Source material below:
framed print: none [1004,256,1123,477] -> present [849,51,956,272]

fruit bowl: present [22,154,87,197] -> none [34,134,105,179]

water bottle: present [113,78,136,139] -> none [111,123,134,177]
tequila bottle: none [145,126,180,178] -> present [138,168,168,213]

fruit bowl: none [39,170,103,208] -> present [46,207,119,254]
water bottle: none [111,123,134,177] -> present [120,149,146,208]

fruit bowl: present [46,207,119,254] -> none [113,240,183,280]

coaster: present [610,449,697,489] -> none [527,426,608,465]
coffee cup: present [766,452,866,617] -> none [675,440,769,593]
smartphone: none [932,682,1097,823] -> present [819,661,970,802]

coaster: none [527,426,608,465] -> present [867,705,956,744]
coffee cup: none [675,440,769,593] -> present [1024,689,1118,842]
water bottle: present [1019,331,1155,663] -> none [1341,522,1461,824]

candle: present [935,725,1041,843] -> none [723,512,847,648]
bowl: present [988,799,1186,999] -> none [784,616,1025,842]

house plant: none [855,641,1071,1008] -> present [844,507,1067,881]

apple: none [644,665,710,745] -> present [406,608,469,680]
End of Source material.
▸ Exercise requirements
With the line containing "fruit bowl: none" as the last one, please set down exactly the lines of the records above from their very first line, and nothing more.

▸ Task answer
framed print: none [1004,256,1123,477] -> present [849,51,956,272]

fruit bowl: present [22,154,87,197] -> none [34,134,105,179]

water bottle: present [113,78,136,139] -> none [111,123,134,177]
tequila bottle: none [145,126,180,178] -> present [138,168,168,213]

fruit bowl: none [39,170,103,208] -> present [46,207,119,254]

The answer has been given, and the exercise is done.